(Records excerpted from a collection)
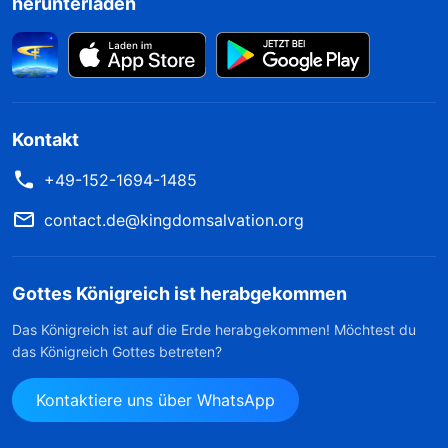
herunterladen
Kontakt
+49-152-1694-1485
contact.de@kingdomsalvation.org
Gottes Königreich ist herabgekommen
Das Königreich ist auf die Erde herabgekommen! Möchtest du
das Königreich Gottes betreten?
Kontaktiere uns über WhatsApp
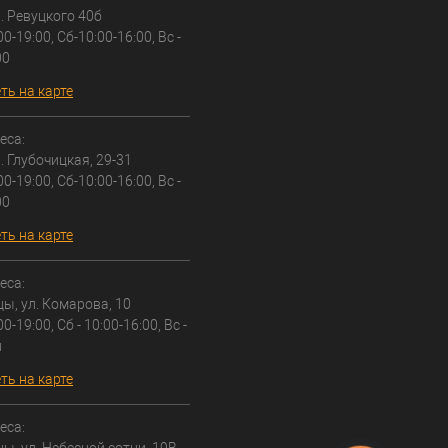
л. Ревуцкого 40б
00-19:00, Сб-10:00-16:00, Вс -
00
ть на карте
еса:
л. Глубочицкая, 29-31
00-19:00, Сб-10:00-16:00, Вс -
00
ть на карте
еса:
цы, ул. Комарова, 10
00-19:00, Сб - 10:00-16:00, Вс -
й
ть на карте
еса:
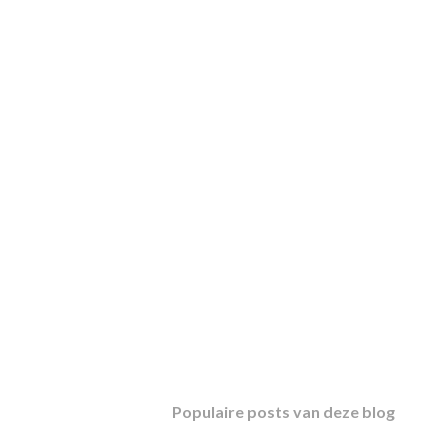
Populaire posts van deze blog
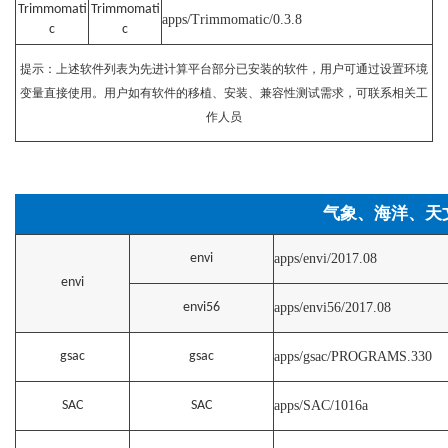
Trimmomati
Trimmomati
apps/Trimmomatic/0.3.8
c
c
提示：上述软件列表为先进计算平台部分已安装的软件，用户可通过设置环境
变量直接使用。用户如有软件的移植、安装、兼容性测试需求，可联系相关工
作人员
气象、海洋、天
envi
apps/envi/2017.08
envi
envi56
apps/envi56/2017.08
gsac
gsac
apps/gsac/PROGRAMS.330
SAC
SAC
apps/SAC/1016a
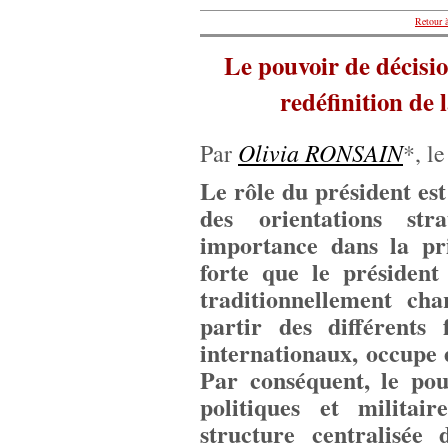
Retour à
Le pouvoir de décisi
redéfinition de 
Olivia RONSAIN
Par
*, l
Le rôle du président es
des orientations str
importance dans la pri
forte que le président
traditionnellement cha
partir des différents f
internationaux, occupe 
Par conséquent, le pou
politiques et militai
structure centralisée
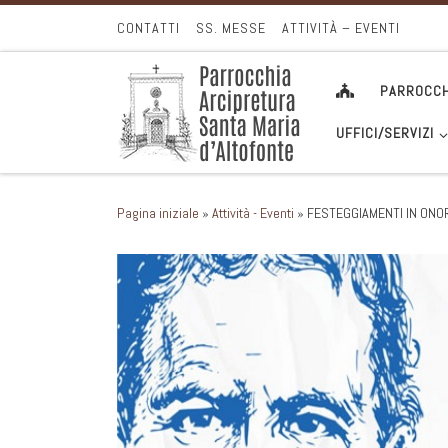
Passa al contenuto
CONTATTI
SS. MESSE
ATTIVITÀ – EVENTI
PARROCCH
UFFICI/SERVIZI
Pagina iniziale
»
Attività - Eventi
»
FESTEGGIAMENTI IN ONO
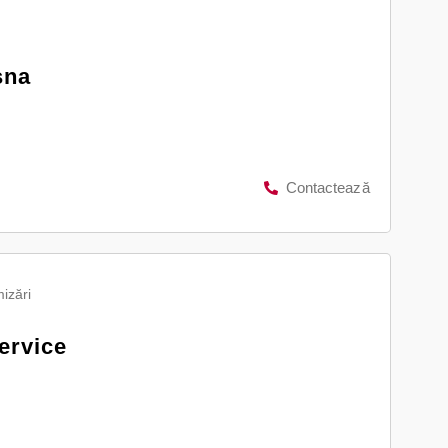
sna
Contactează
izări
ervice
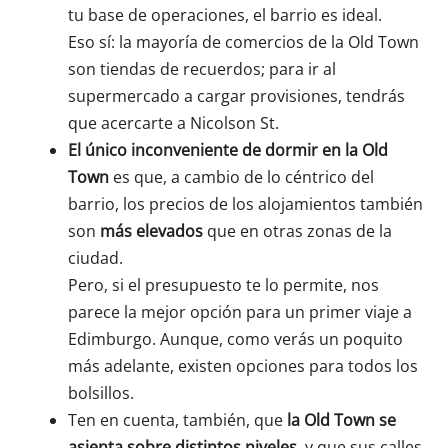
tu base de operaciones, el barrio es ideal.
Eso sí: la mayoría de comercios de la Old Town
son tiendas de recuerdos; para ir al
supermercado a cargar provisiones, tendrás
que acercarte a Nicolson St.
El único inconveniente de dormir en la Old
Town
es que, a cambio de lo céntrico del
barrio, los precios de los alojamientos también
son
más elevados
que en otras zonas de la
ciudad.
Pero, si el presupuesto te lo permite, nos
parece la mejor opción para un primer viaje a
Edimburgo. Aunque, como verás un poquito
más adelante, existen opciones para todos los
bolsillos.
Ten en cuenta, también, que
la Old Town se
asienta sobre distintos niveles
, y que sus calles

## What to produce
Find each line above that contains "Königreich", and copy those lines.

## Response
Gottes Königreich ist herabgekommen
Das Königreich ist auf die Erde herabgekommen! Möchtest du
das Königreich Gottes betreten?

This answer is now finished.